Były prezes Trybunału Konstytucyjnego, tak jak dziesiątki innych sędziów, ma w swoim archiwum zdjęcia z prezydentem ze ślubowania. Trochę inaczej jest z publicznie dostępnymi zdjęciami ze ślubowania Pawłowicz i Piotrowicza.
- Ja zupełnie nie wiem, wie pani, czy były zdjęcia, czy nie były. Było na pewno złożenie ślubowania - uważa Stanisław Karczewski, wicemarszałek Senatu z KP Prawo i Sprawiedliwość.
- Prezydent Andrzej Duda najwidoczniej w sprawie pana Piotrowicza i pani Pawłowicz wstydzi się - twierdzi Krzysztof Gawkowski, KPP Lewicy.
- Z drugiej strony wiemy, że ta decyzja była mu pewnie narzucona, bo nie jest samodzielnym prezydentem. Tylko pamiętajmy, że zdjęcia, czy nagrania wideo z Belwederu, czy z Pałacu Prezydenckiego, nie są własnością pana prezydenta. One są własnością publiczną - przypomina Cezary Tomczyk z KP Koalicji Obywatelskiej, Platformy Obywatelskiej.
"Trudno sobie wyobrazić coś bardziej publicznego"
W odpowiedzi przesłanej dziennikarzom portalu konkret24.tvn24.pl Kancelaria Prezydenta RP potwierdza, że takie zdjęcia i nagrania wykonano, ale "mają one charakter pomocniczy, służą jedynie do celów wewnętrznych i jako materiał roboczy, mają być wyłączone z ustawy o dostępie do informacji publicznej".
- Trudno sobie wyobrazić coś bardziej publicznego niż właśnie fotografie z uroczystości zaprzysiężenia sędziów Trybunału Konstytucyjnego.
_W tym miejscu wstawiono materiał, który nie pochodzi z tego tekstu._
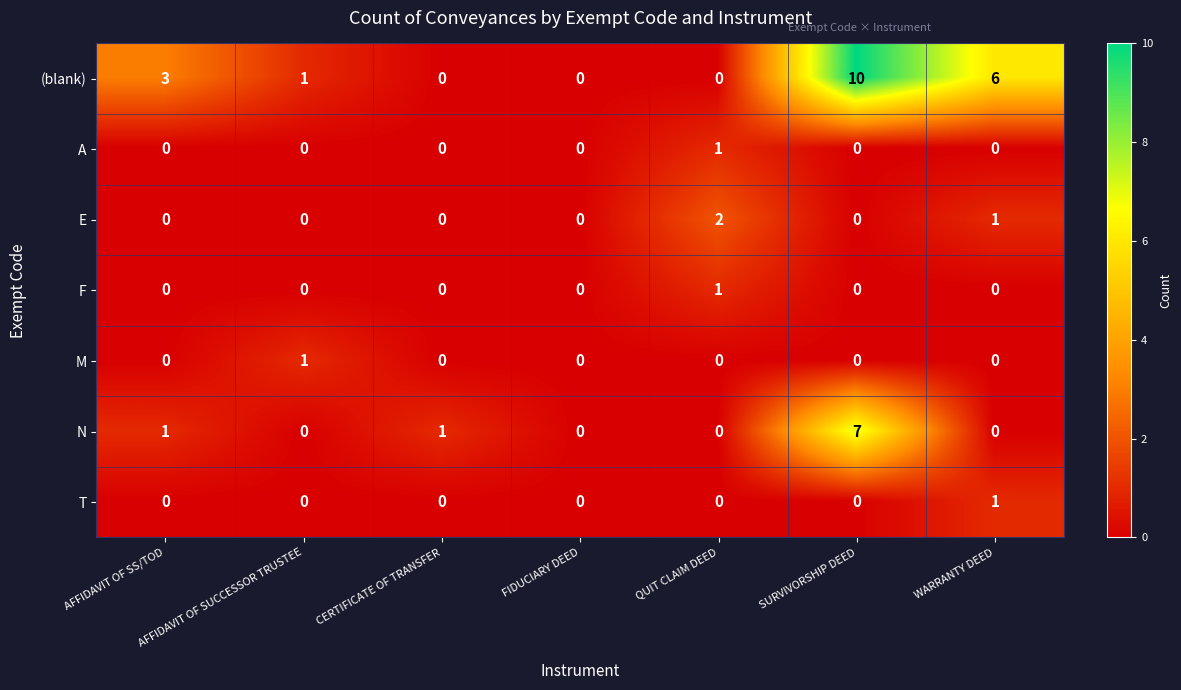

Which category has the highest value in the A series?

QUIT CLAIM DEED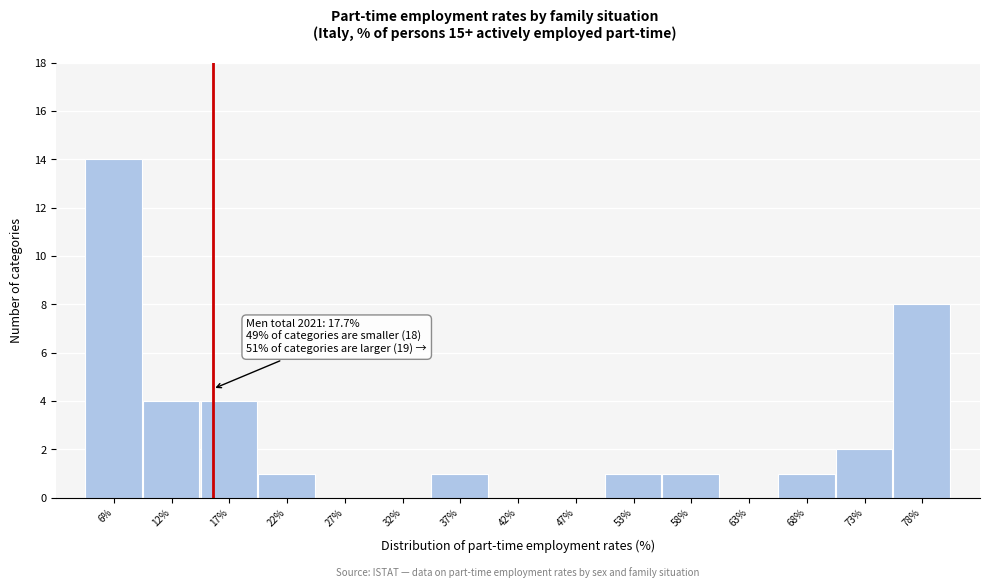

Reading right to left, what are all the values shown in this chart?

78%=8	73%=2	68%=1	63%=0	58%=1	53%=1	47%=0	42%=0	37%=1	32%=0	27%=0	22%=1	17%=4	12%=4	6%=14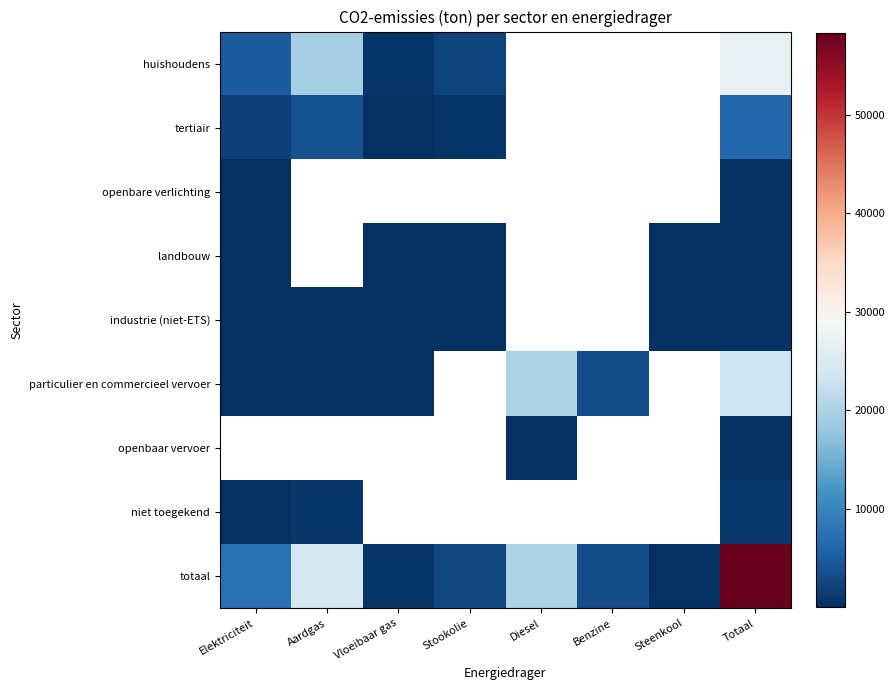

The value of tertiair at Elektriciteit is 3485.5. True or false?

False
Ja mogę tylko tyle powiedzieć. To jest taka jawna kpina - uważa Jerzy Stępień.
Do czasu zaprzysiężenia Piotrowicza i Pawłowicz problemu z jawnością prezydent w tej kwestii nie miał. Na 12 zaprzysiężonych do Trybunału sędziów aż 11 może pochwalić się wspólnym zdjęciem z prezydentem. Obok sędziego Warcińskiego do teczki z napisem "tajne" trafiły dopiero zdjęcia ilustrujące ślubowanie dwójki byłych posłów PiS-u.
- Będziemy skarżyć tę decyzję do Wojewódzkiego Sądu Administracyjnego - zapowiada Marek Tatała z Forum Obywatelskiego Rozwoju.
Marek Tatała nie ma wątpliwości, że przekazanie zdjęć, które dokumentują decyzje głowy państwa, to nie czyjeś widzi mi się, tylko kwestia jawności działań prezydenta. Jak wynika z nieoficjalnych informacji ekipy "Faktów" TVN - w Kancelarii Prezydenta RP zwyciężyła jednak taktyka, że mniej kosztowna dla wizerunku prezydenta w kampanii jest dyskusja o tym, że zdjęć nie opublikowano, niż ich ujawnienie.
- Wybór do Trybunału Konstytucyjnego osoby, która była członkiem egzekutywy PZPR, była związana z tamtym ustrojem, jest bardzo kontrowersyjny. Zbliża się kampania wyborcza. Takie obrazki mogłoby stawiać Andrzeja Dudę w niekorzystnym świetle - dodaje Tatała.
Jak informuje Kancelaria Prezydenta RP - podczas uroczystości prezydent zapewniał, że nowych sędziów zna dobrze i nie ma żadnych wątpliwości co do ich kwalifikacji.